Nova Lei de Informática que afeta o PIM é sancionada por Michel Temer

As novas regras mudaram os mecanismos para dinamizar e fortalecer as atividades de pesquisa e desenvolvimento no setor produtivo das tecnologias da informação e comunicação

Da Redação e Agência Estado/ Redacao@diarioam.com.br

Brasília- O presidente Michel Temer sancionou, com vetos, a Medida Provisória 810, que trata de incentivos ao setor de informática.
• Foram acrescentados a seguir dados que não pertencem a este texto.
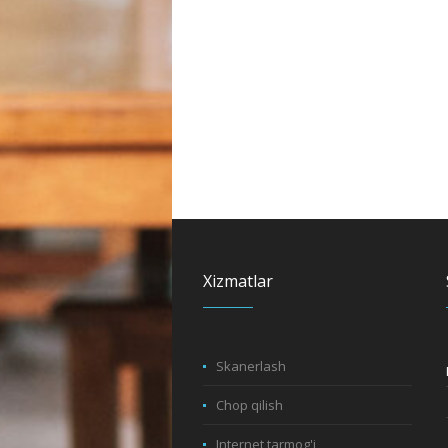
Xizmatlar
Skanerlash
Chop qilish
Internet tarmog'i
A Lei 13.674 foi publicada no Diário Oficial da União desta terça-feira (12).

Nova Lei foi sancionada com vetos a incentivos em investimento em áreas que não são de pesquisa. (Foto: Dennis Ferreira Neto/Agência Estado)

A legislação aprimora os mecanismos para dinamizar e fortalecer as atividades de pesquisa e desenvolvimento no setor produtivo das tecnologias da informação e comunicação e faz alterações na Lei nº 8.248, de 1991 (Lei da Informática Nacional), e na Lei nº 8.387, de 1991 (Lei da Informática da Suframa).

A lei também cria o plano de reinvestimento a ser utilizado na hipótese de não aprovação, total ou parcial, dos demonstrativos de cumprimento das obrigações assumidas pela empresa beneficiada com os incentivos da Lei da Informática Nacional.

O Diário Oficial traz também a mensagem do presidente ao Senado Federal, com as justificativas para os vetos realizados. Um dos itens vetados dizia que poderiam ser enquadrados como “dispêndios de pesquisa, desenvolvimento e inovação, para fins das obrigações previstas nesta Lei, os gastos realizados na aquisição, implantação, ampliação ou modernização de infraestrutura física e de laboratórios de pesquisa, desenvolvimento e inovação de ICTs, desde que realizadas e justificadas no âmbito de projetos de Pesquisa, Desenvolvimento e Inovação (PD&I)” e que poderiam ser aceitos os dispêndios com as áreas dedicadas à administração, desde que não excedam 20% desses gastos.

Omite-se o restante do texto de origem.